Hubo una estupenda tradición en Venezuela respecto a la materia presupuestaria y el desarrollo y cumplimiento de los grandes principios que le concedían un mínimo de orden y credibilidad en el manejo de las finanzas públicas, como el del equilibrio, la universalidad, la participación, la transparencia, la anualidad, la especialidad, por mencionar algunos. Por supuesto, con un gobierno que no repara en el gasto suntuario y con gastos improvisados en general, el valor del ahorro y la planificación se convierte en un antivalor. Por ello, sin duda o equivocación alguna, ocurre el despilfarro de la más grande bonanza petrolera en toda nuestra historia, la que se produjo bajo este mismo y único gobierno que hemos tenido en todo el siglo XXI, en el que el antecesor fue el que eligió al sucesor.

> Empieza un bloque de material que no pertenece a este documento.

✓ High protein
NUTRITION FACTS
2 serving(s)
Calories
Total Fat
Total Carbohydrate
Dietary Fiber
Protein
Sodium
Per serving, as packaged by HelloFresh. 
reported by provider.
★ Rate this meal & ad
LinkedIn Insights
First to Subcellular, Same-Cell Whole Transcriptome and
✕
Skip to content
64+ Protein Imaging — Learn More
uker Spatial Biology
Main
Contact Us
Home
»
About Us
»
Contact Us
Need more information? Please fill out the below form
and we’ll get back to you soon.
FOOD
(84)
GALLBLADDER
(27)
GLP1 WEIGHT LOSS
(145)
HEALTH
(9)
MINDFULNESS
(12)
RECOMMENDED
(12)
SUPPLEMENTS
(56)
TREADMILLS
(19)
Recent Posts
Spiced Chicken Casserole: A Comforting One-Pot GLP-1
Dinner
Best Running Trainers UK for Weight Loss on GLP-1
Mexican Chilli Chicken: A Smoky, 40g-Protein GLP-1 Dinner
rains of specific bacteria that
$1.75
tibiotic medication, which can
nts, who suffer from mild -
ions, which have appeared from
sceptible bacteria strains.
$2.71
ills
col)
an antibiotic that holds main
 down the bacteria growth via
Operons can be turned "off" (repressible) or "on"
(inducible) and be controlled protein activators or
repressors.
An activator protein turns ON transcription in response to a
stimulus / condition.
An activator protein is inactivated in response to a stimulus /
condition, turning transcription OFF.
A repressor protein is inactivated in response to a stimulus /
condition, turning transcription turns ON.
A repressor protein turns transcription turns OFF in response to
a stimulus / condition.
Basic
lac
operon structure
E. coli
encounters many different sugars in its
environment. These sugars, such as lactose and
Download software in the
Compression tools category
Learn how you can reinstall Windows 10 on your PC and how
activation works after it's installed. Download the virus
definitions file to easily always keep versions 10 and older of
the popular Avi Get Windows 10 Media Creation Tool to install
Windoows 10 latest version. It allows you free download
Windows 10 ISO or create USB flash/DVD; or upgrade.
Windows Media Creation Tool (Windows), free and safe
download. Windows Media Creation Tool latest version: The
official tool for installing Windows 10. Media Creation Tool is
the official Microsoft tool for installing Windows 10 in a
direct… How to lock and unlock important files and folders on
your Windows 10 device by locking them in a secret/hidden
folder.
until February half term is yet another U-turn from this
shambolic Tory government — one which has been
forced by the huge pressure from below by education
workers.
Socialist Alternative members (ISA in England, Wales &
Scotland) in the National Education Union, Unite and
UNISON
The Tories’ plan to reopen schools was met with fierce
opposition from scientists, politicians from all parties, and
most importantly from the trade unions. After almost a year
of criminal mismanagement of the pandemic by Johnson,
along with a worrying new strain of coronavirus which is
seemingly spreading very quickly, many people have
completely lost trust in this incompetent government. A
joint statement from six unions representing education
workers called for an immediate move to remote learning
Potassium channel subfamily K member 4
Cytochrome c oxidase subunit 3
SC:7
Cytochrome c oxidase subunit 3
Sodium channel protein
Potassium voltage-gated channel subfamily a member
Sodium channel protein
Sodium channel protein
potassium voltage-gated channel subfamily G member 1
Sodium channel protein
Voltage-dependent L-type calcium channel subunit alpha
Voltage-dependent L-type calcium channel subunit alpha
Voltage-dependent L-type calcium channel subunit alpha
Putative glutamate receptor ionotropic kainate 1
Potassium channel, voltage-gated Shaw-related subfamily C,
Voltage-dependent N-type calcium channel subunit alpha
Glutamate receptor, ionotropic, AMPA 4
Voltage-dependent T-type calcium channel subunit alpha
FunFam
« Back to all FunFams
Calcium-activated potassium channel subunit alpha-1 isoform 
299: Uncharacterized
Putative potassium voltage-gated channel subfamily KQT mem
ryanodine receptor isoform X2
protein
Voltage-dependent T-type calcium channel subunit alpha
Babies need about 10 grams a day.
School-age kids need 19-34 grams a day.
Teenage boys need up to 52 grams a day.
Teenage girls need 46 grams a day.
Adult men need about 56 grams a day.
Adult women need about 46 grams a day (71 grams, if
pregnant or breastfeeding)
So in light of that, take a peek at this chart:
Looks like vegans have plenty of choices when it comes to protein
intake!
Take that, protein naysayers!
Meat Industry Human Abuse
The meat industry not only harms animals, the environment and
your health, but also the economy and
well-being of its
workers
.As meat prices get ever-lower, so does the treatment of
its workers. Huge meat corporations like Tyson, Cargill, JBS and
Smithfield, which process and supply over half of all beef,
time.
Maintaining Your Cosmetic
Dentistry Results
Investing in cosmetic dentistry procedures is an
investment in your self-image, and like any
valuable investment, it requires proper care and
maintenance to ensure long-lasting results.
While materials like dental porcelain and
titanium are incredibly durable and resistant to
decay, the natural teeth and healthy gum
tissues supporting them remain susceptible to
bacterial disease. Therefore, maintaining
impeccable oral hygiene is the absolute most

Vimos, la semana pasada, como de manera rápida se aprueba el presupuesto 2024, porque hasta el 15 de diciembre de 2023 era fecha límite para la aprobación del presupuesto de la nación. Se habla de una cantidad de dinero superior a los 720.000 millones en bolívares, por ser la moneda legal pero no la real. Los que estamos en la calle en el día a día sabemos que se maneja el dólar como moneda de canje, y adicional a ese presupuesto se usará según información del gobierno 77,4% en inversión social. Siempre con la duda de cuál es esa inversión porque el sueldo se devalúa día a día, lo que disminuye es el poder adquisitivo del venezolano. Hemos insistido, resistido y persistido bajo los gastos presupuestarios despilfarradores del régimen. Hemos vivido casi 25 años con una inflación sin igual. Lo hemos dicho hasta el cansancio: mientras que no sinceremos la economía y sigamos en la burbuja imaginaria de la economía gubernamental, seguiremos en una perenne crisis que solo tiene una salida: el cambio de gobierno.